There are several examples of metamorphic ore deposits, which include:

  1. Skarn deposits: Skarns are metamorphic rocks that form at the contact zone between an intrusive igneous rock and a carbonate-rich host rock, such as limestone or dolomite. Skarn deposits can contain a wide range of ore minerals, including iron, copper, zinc, tungsten, molybdenum, and others. Examples of skarn deposits include the Bingham Canyon copper-gold deposit in Utah, USA, and the Kara mine in Sweden, which is known for its iron, copper, and gold mineralization.
  2. Greenstone-hosted gold deposits: Greenstone belts are metamorphic rock sequences that are commonly associated with gold mineralization. These belts can contain gold-bearing quartz veins or disseminated gold within the host rock. Examples of greenstone-hosted gold deposits include the Witwatersrand Basin in South Africa, which is one of the world’s largest gold deposits and has been a significant source of gold production for over a century.

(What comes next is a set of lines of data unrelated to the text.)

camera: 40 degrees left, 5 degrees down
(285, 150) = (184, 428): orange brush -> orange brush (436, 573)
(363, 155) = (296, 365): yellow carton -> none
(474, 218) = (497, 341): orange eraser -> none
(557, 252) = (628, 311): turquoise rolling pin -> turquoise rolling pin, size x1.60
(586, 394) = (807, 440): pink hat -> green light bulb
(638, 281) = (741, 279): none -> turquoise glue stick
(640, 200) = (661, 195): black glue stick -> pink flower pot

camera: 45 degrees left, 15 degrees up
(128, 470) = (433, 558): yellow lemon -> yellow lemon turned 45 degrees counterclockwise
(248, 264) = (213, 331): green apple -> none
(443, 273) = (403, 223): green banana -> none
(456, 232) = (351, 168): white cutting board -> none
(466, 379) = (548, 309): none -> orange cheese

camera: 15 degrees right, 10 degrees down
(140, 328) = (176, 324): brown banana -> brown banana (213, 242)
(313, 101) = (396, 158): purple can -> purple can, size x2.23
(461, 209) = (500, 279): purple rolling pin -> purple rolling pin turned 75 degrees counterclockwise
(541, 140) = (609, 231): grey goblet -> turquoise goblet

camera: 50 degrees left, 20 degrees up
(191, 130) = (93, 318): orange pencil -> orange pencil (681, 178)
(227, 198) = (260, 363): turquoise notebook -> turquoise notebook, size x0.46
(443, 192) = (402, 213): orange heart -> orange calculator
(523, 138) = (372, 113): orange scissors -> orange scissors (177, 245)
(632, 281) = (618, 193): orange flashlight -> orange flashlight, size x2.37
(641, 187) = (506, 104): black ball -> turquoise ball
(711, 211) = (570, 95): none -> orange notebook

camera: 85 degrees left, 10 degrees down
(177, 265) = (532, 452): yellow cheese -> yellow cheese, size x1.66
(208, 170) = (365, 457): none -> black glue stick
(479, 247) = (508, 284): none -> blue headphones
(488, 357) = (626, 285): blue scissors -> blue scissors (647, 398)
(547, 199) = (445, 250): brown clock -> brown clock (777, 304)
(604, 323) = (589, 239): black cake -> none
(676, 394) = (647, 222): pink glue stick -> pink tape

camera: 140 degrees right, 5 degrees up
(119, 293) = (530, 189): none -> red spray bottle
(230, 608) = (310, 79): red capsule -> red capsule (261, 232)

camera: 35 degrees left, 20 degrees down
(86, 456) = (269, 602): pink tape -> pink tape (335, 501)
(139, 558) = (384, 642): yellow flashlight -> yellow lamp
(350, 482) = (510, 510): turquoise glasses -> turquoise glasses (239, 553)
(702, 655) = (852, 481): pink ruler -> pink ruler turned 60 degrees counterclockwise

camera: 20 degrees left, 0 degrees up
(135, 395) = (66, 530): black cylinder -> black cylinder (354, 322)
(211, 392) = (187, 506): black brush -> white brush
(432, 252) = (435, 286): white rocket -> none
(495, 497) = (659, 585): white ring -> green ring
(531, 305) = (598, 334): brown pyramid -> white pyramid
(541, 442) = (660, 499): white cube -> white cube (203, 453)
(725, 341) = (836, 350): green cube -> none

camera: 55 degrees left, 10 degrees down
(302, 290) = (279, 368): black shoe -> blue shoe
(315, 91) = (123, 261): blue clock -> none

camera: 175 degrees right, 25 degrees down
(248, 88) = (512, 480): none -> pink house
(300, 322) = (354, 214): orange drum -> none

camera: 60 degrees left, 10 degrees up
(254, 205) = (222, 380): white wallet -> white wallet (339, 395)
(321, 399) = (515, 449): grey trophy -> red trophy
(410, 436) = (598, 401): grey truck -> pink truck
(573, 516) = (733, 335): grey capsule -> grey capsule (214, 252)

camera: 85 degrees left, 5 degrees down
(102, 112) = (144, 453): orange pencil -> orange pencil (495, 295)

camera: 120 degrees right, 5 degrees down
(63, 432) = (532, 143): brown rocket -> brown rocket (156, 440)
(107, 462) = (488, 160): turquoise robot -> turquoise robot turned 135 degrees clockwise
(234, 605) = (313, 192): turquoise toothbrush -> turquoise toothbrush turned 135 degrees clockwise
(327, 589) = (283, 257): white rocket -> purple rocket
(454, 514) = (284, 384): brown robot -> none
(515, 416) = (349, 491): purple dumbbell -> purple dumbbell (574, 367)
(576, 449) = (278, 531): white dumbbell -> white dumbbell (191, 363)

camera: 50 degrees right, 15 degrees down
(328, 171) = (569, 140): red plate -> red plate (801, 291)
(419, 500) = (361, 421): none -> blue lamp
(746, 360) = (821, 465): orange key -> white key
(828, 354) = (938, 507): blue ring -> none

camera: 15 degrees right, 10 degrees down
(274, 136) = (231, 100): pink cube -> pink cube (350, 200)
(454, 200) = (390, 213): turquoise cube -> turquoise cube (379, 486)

  3. Graphite deposits: Graphite is a metamorphic mineral that can form in high-grade metamorphic rocks, such as gneiss and schist, through the metamorphism of carbon-rich sedimentary rocks, such as coal or organic-rich shales. Examples of graphite deposits include the deposits in the Jixi area in China, which is one of the largest graphite producing regions in the world.
  4. Garnet deposits: Garnet is a metamorphic mineral that can form in a variety of rock types, including schist, gneiss, and amphibolite. Garnet deposits can be economically valuable due to their industrial applications as abrasive materials. Examples of garnet deposits include the Barton garnet mine in New York, USA, and the Alder Creek deposit in California, USA.
  5. Marble-hosted lead-zinc deposits: Lead-zinc deposits can also form in metamorphic rocks, particularly in marbles that have been enriched in lead and zinc through fluid-rock interaction during metamorphism. Examples of marble-hosted lead-zinc deposits include the Pine Point deposit in Canada, which was a significant lead-zinc producer in the past.
  6. Metamorphic-metasomatic iron ore deposits: Iron ore deposits can also form in metamorphic rocks through metasomatism, which involves the exchange of elements between fluids and rocks during metamorphism. Examples of metamorphic-metasomatic iron ore deposits include the Kiruna iron ore deposit in Sweden, which is one of the largest and most famous iron ore deposits in the world.

These are just a few examples of the wide variety of metamorphic ore deposits that exist globally. The specific type and composition of ore minerals in metamorphic deposits can vary greatly depending on the local geology, metamorphic conditions, and mineralizing processes that occurred during the formation of the deposit.